Pröll hat in Niederösterreich drei Mal hintereinander die absolute Mehrheit erreicht und die Position des Landeshauptmanns für die ÖVP gesichert. Er hat auch bei Bundeswahlen viel zum ÖVP-Ergebnis beigesteuert. Bei der Nationalratswahl 2013 kamen 310.354 ÖVP-Stimmen aus Niederösterreich, das waren überdurchschnittliche 28 Prozent der Gesamtzahl der ÖVP-Stimmen.
Eine andere Vergleichszahl: In Niederösterreich erreichte die ÖVP bei der Nationalratswahl 2013 einen Stimmenanteil von 30,6 Prozent, bundesweit kam sie auf 24 Prozent.
Lässt Niederösterreich aus, hat die ÖVP auf Bundesebene keine Chance, um den ersten Platz mitzuspielen.

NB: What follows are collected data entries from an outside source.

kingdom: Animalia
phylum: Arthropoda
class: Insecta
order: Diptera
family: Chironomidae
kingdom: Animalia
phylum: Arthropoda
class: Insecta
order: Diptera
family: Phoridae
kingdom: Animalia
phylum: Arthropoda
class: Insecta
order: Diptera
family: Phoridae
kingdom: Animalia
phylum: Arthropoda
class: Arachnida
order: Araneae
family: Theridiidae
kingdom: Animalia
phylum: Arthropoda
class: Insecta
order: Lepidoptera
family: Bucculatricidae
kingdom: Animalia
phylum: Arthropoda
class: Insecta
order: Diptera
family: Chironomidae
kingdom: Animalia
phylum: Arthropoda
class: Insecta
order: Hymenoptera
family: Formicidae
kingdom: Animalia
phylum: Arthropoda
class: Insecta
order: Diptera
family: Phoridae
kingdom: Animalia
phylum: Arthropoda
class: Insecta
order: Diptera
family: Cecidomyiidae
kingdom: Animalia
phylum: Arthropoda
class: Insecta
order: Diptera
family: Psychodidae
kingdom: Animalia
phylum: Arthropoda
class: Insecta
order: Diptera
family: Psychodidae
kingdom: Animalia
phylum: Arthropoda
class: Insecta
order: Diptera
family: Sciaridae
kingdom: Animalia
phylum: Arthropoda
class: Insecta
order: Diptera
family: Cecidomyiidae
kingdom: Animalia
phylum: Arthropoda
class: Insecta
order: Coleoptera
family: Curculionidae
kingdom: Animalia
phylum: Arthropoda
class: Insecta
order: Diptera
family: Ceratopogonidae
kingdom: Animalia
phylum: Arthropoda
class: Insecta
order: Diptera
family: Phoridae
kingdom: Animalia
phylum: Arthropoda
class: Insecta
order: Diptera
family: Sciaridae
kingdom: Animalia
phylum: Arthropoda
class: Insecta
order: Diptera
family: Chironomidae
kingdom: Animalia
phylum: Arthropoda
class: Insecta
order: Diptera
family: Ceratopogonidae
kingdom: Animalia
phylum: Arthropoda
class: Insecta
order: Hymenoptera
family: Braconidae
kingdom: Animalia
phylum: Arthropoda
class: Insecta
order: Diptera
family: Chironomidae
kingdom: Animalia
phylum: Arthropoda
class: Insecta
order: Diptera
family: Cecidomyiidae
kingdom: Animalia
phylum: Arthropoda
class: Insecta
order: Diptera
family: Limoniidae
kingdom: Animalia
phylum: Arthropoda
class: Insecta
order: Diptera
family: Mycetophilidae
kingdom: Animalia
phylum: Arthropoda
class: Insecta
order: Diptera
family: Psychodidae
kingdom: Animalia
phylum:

Die nächste Landtagswahl in Niederösterreich muss spätestens im März 2018 stattfinden. Johanna Mikl-Leitner ist weit davon entfernt, Prölls 51 Prozent vom März 2013 zu erreichen, in Umfragen hat sie nur einen Dreier vorne. Das heißt, die NÖ-VP muss sich auf einen Plumps in zweistelliger Höhe gefasst machen. Es ist sogar möglich, dass sie beim Machtpoker im Landtag den Landeshauptmann-Posten verliert.
Eine erfolgsverwöhnte ÖVP-Niederösterreich, die an einer historischen Wahlniederlage kiefelt und in Nachwahl-Wehen verstrickt ist, wird kaum in der Lage sein, sich mit voller Kraft in einen Bundeswahlkampf zu stürzen.
Nationalratswahl vor NÖ-Wahl?
Das spricht dafür, dass die Bundes-ÖVP vor Niederösterreich wählen müsste. Hinzu kommt: Pröll hätte die Statur gehabt, in Niederösterreich einen sehr eigenständigen Landtagswahlkampf zu führen und so den negativen Bundestrend einzudämmen. Mikl-Leitner wird das als Kurzzeit-Landeshauptfrau kaum gelingen – noch dazu, wo sie Ministerin der ungeliebten rot-schwarzen Koalition war. Indem die ÖVP zu Sebastian Kurz umschwenkt, könnte sie ihren Kurswert insgesamt steigern.
Auch Bürgermeister Michael Häupl kommt die Neuwahl-Gefahr zupass: So kann er seiner Partei sagen, sie soll aufhören zu streiten, weil "Gefahr droht".